The issues that the media faces in how to cover Naomi Osaka serve as a reminder of some of journalism’s oldest tenets and how too many journalists consistently fall short of meeting that mark.
Naomi Osaka didn’t sign up for this.
No, I’m not talking about the issues she has with certain segments of the media, or how she has become the unofficial face of how to handle mental health hurdles as a professional athlete. Osaka is more than just a phenomenally talented athlete who ranks among the tennis world’s best players.
You can add one more job to the 23-year-old’s list: teacher.
Because the more you see her interacting with various members of the media, the clearer it becomes she is educating them in ways that frankly, they’re not comfortable with.
There’s an almost formulaic approach that members of the media take when it comes to dealing with athletes such as Osaka prior to their participation in a major event.
Media gathers at a site. The athlete arrives, sits behind a table or dias. Media asks questions. Athlete responds. Story filed. But Osaka doesn’t play that game by the rules set out for her.
Rather than deliver trite responses to questions that at times makes her uncomfortable, she has exposed a level of authenticity about who she is that doesn't spit out the answers or soundbites many in the media expect, or are comfortable with.
And they don’t like it.
While most members of the media remember she bursted on to the global scene by knocking off her childhood ideal Serena Williams in the 2018 U.S. Open, they forget the tears and emotional damage caused by the steady chorus of boos she received immediately after winning her first major title. And Katrina Adams, President and CEO of the United States Tennis Association and Chair of the US Open, made matters worse in her comments after Osaka’s win.
“Perhaps it was not the finish we were looking for today, but Serena, you are a champion of all champions,” Adams said.
Many try to cast Osaka as being hypocritical for her willingness to do interviews that amplify her brand or bank account, with being less forthcoming when it comes to other types of interviews while citing those interviews as having a negative impact on her mental health.
It is a fair criticism of Osaka, rooted in facts.
But what seems to be a constant thread in the Osaka kerfuffles with the media, is an element of laziness on the part of reporters when asking questions.
No one should understand better than journalists that words matter.
Not only the ones you write, but the ones you say in asking questions that lead to what you write.
During a recent news conference at the Western & Southern Open in Mason, Ohio, Osaka was asked a range of questions regarding mental health as well as her donating all her prize earnings from the Western & Southern Open to relief efforts in Haiti (Her father is from Haiti and her mother, from Japan).
The tone of the press conference changed for the worse following a question from Paul Daugherty, a reporter with the Cincinnati Enquirer.
“You’re not crazy about dealing with us, especially in this format,” Daugherty said.
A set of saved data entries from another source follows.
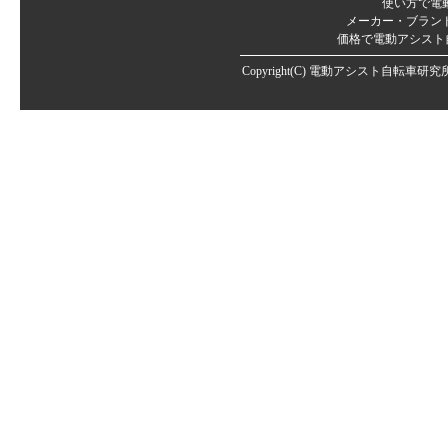
使い方で電
メーカー・ブラン
価格で電動アシスト
Copyright(C)
電動アシスト自転車研究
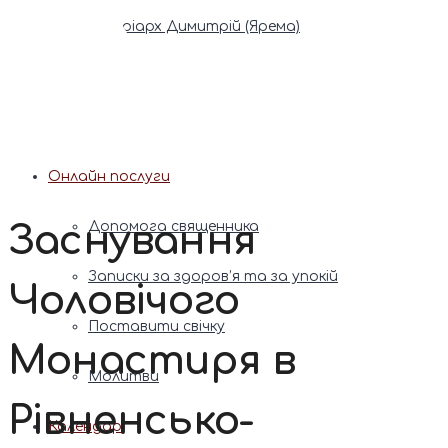
Патріарх Димитрій (Ярема)
Новини
Молитва
Онлайн послуги
Заснування
Допомога священника
Записки за здоров’я та за упокій
Чоловічого
Поставити свічку
Монастиря в
Молитви
Рівненсько-
Календар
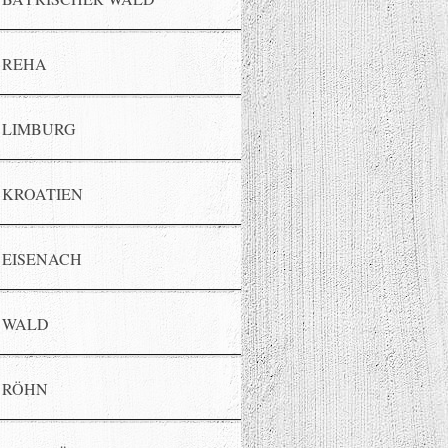
REHA
LIMBURG
KROATIEN
EISENACH
WALD
RÖHN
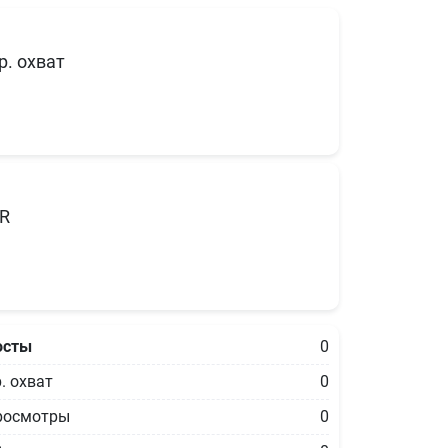
р. охват
R
осты
0
. охват
0
росмотры
0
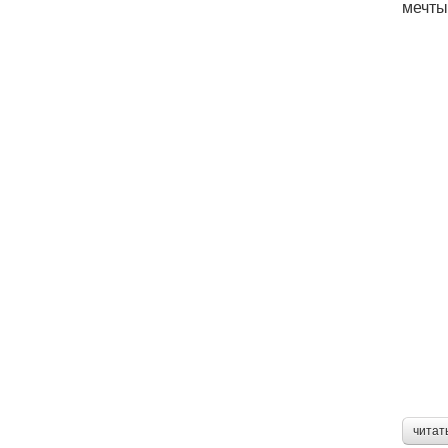
мечты
читат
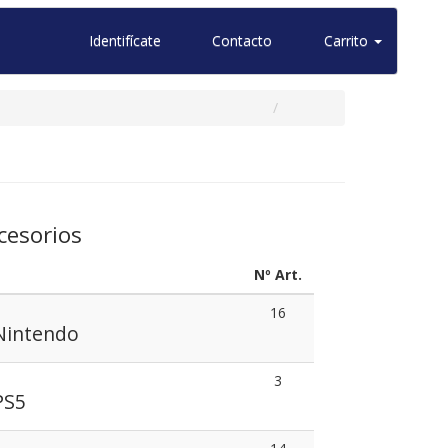
Identifícate
Contacto
Carrito
cesorios
Nº Art.
16
Nintendo
3
PS5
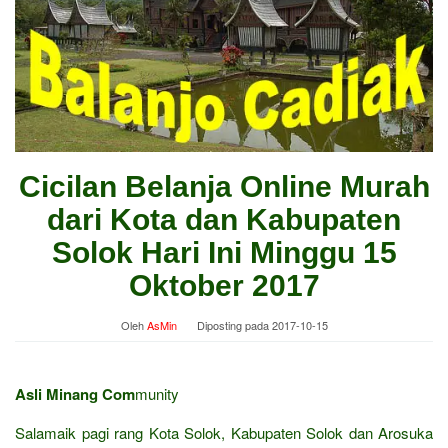
Cicilan Belanja Online Murah
dari Kota dan Kabupaten
Solok Hari Ini Minggu 15
Oktober 2017
Oleh
AsMin
Diposting pada
2017-10-15
Asli Minang Com
munity
Salamaik pagi rang Kota Solok, Kabupaten Solok dan Arosuka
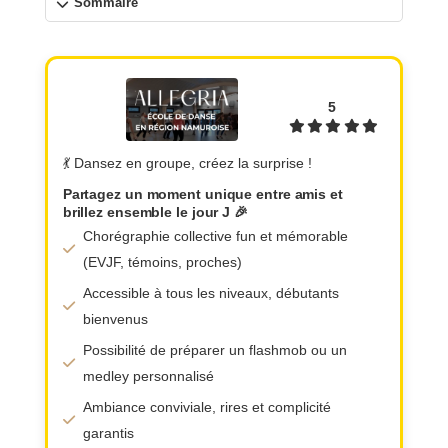
Sommaire
5
💃 Dansez en groupe, créez la surprise !
Partagez un moment unique entre amis et
brillez ensemble le jour J 🎉
Chorégraphie collective fun et mémorable
(EVJF, témoins, proches)
Accessible à tous les niveaux, débutants
bienvenus
Possibilité de préparer un flashmob ou un
medley personnalisé
Ambiance conviviale, rires et complicité
garantis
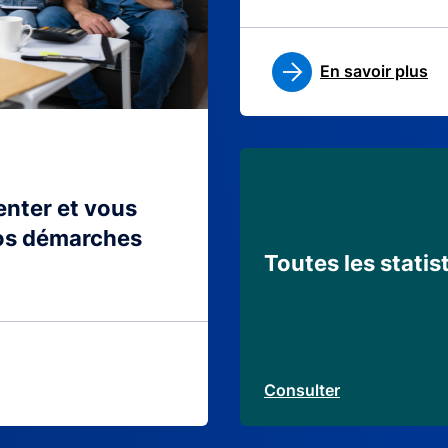
En savoir plus
ienter et vous
os démarches
Toutes les statis
Consulter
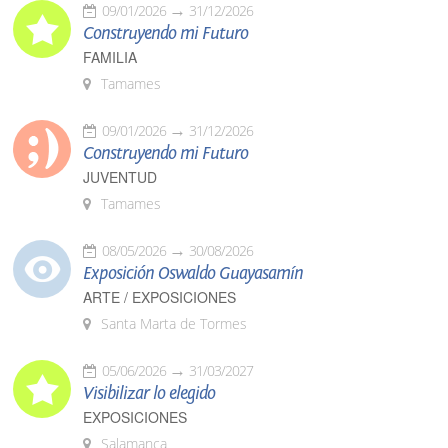
09/01/2026
31/12/2026
Construyendo mi Futuro
FAMILIA
Tamames
09/01/2026
31/12/2026
Construyendo mi Futuro
JUVENTUD
Tamames
08/05/2026
30/08/2026
Exposición Oswaldo Guayasamín
ARTE / EXPOSICIONES
Santa Marta de Tormes
05/06/2026
31/03/2027
Visibilizar lo elegido
EXPOSICIONES
Salamanca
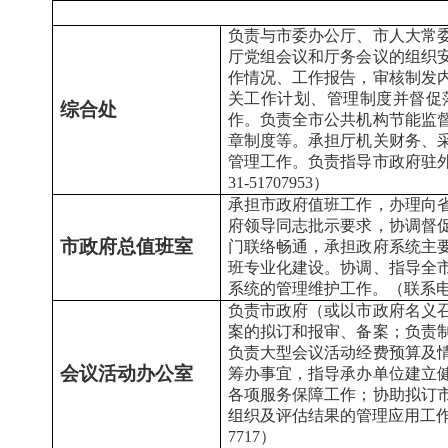
负责与市委办公厅、市人大常
厅党组会议和厅务会议的组织
作情况、工作报告，审核制发
关工作计划、管理制度并督促
综合处
作。负责全市公共机构节能监
章制度等。承担厅机关财务、
管理工作。负责指导市政府驻外
31-51707953）
承担市政府值班工作，办理向
府领导同志批示要求，协调督
市政府总值班室
门联络畅通，承担政府系统主
班专业化建设。协调、指导全
系统的管理维护工作。（联系电话：0
负责市政府（或以市政府名义
案的拟订和报审、备案；负责
负责大型会议活动经费预算及
会议活动办公室
筹办事宜，指导承办单位建立
各项服务保障工作；协助拟订
组织及评估结果的管理应用工作；
7717）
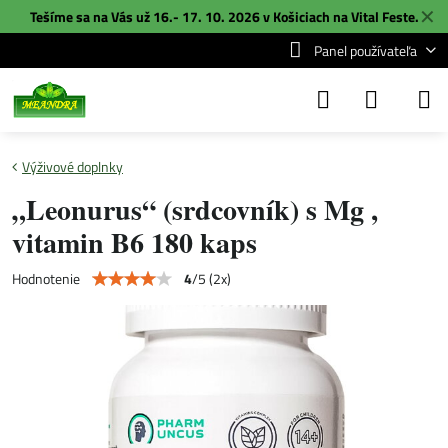
✕
Tešíme sa na Vás už 16.- 17. 10. 2026 v Košiciach na
Vital Feste
.
Panel používateľa
Výživové doplnky
„Leonurus“ (srdcovník) s Mg ,
vitamin B6 180 kaps
4
/
5
(
2
x)
Hodnotenie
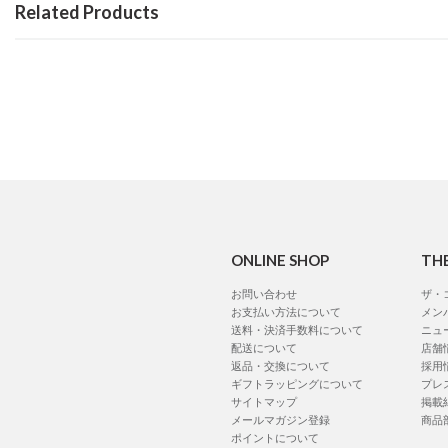
Related Products
ONLINE SHOP
TH
お問い合わせ
ザ・
お支払い方法について
メン
送料・決済手数料について
ニュ
配送について
店舗
返品・交換について
採用
ギフトラッピングについて
プレ
サイトマップ
掲載
メールマガジン登録
商品
ポイントについて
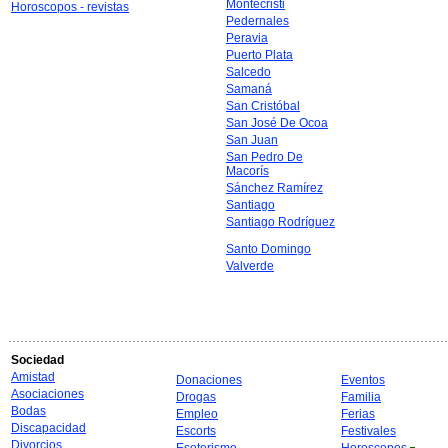
Montecristi
Horoscopos - revistas
Pedernales
Peravia
Puerto Plata
Salcedo
Samaná
San Cristóbal
San José De Ocoa
San Juan
San Pedro De
Macorís
Sánchez Ramírez
Santiago
Santiago Rodríguez
Santo Domingo
Valverde
Sociedad
Amistad
Donaciones
Eventos
Asociaciones
Drogas
Familia
Bodas
Empleo
Ferias
Discapacidad
Escorts
Festivales
Divorcios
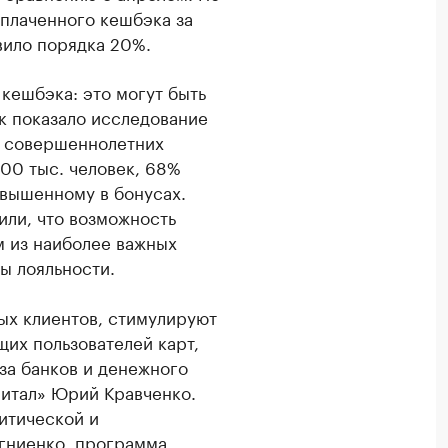
ыплаченного кешбэка за
вило порядка 20%.
кешбэка: это могут быть
ак показало исследование
с. совершеннолетних
100 тыс. человек, 68%
вышенному в бонусах.
или, что возможность
м из наиболее важных
ы лояльности.
ых клиентов, стимулируют
их пользователей карт,
иза банков и денежного
итал» Юрий Кравченко.
итической и
огниенко, программа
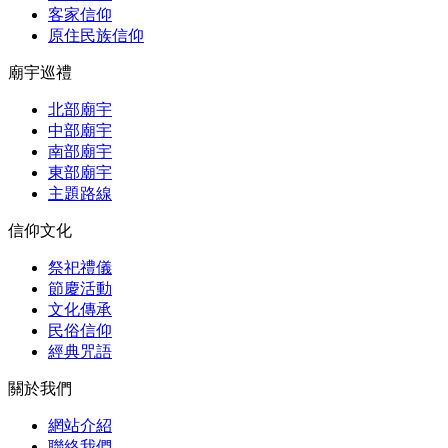
客家信仰
原住民族信仰
廟宇巡禮
北部廟宇
中部廟宇
南部廟宇
東部廟宇
主題路線
信仰文化
祭祀禮儀
節慶活動
文化傳承
民俗信仰
經典咒語
關於我們
網站介紹
聯絡我們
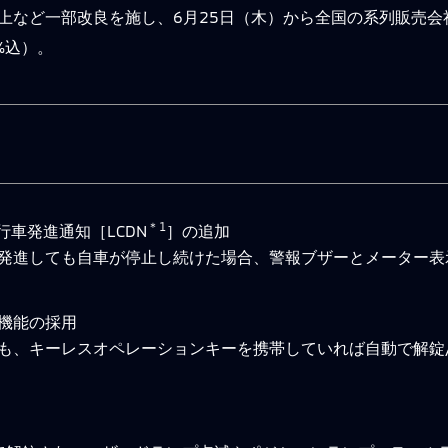
向上など一部改良を施し、6月25日（木）から全国の系列販売
0%込）。
＊1
先行車発進通知［LCDN
］の追加
発進しても自車が停止し続けた場合、警報ブザーとメーター表
機能の採用
も、キーレスオペレーションキーを携帯していれば自動で解錠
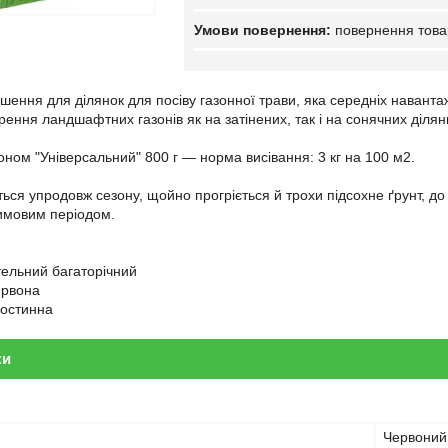
повернення това
шення для ділянок для посіву газонної трави, яка середніх наванта
рення ландшафтних газонів як на затінених, так і на сонячних ділян
оном "Універсальний" 800 г — норма висівання: 3 кг на 100 м2.
ься упродовж сезону, щойно прогріється й трохи підсохне ґрунт, до
имовим періодом.
ельний багаторічний
ервона
ростинна
ки
Червоний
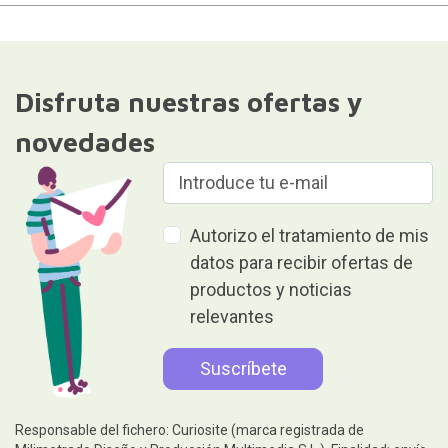
Disfruta nuestras ofertas y
novedades
Autorizo el tratamiento de mis
datos para recibir ofertas de
productos y noticias
relevantes
Responsable del fichero: Curiosite (marca registrada de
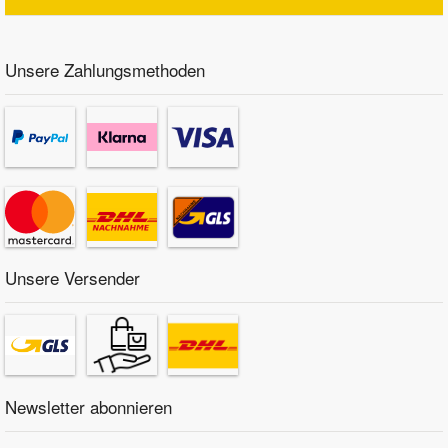
Unsere Zahlungsmethoden
Unsere Versender
Newsletter abonnieren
Yet you have a lot of outside interests that are served by having a media platform."
Let’s just stop right there.
The substance of the question is legit, but the way it was packaged and delivered was way, way off base. And as journalists, one of the first lessons you learn is that often it isn’t the question that’s asked, but how it’s asked.
You don’t have to be a clinical psychologist to know certain words can trigger certain emotions.
For this writer to begin that question with, “You’re not crazy ...” and think nothing of it is just absurd. The most recognizable athlete on the planet right now when it comes to mental health challenges, and you open a question with, “You’re not crazy ...” and don’t see that as an emotional trigger?
Daugherty’s column was for the most part a flattering piece on Osaka. At one point he wrote, “Honest, thoughtful. . . and unlike any answer I’ve ever gotten in 34 years covering sports in Cincinnati.”
But the takeaway from all this, comes back to one of the first lessons you learn in journalism.
Not just the ones you write, but the ones you say. This becomes particularly important when you are dealing with an athlete or an individual who has well-publicized mental health challenges.
It is a lesson more and more journalists are learning when it comes to working with athletes such as Osaka.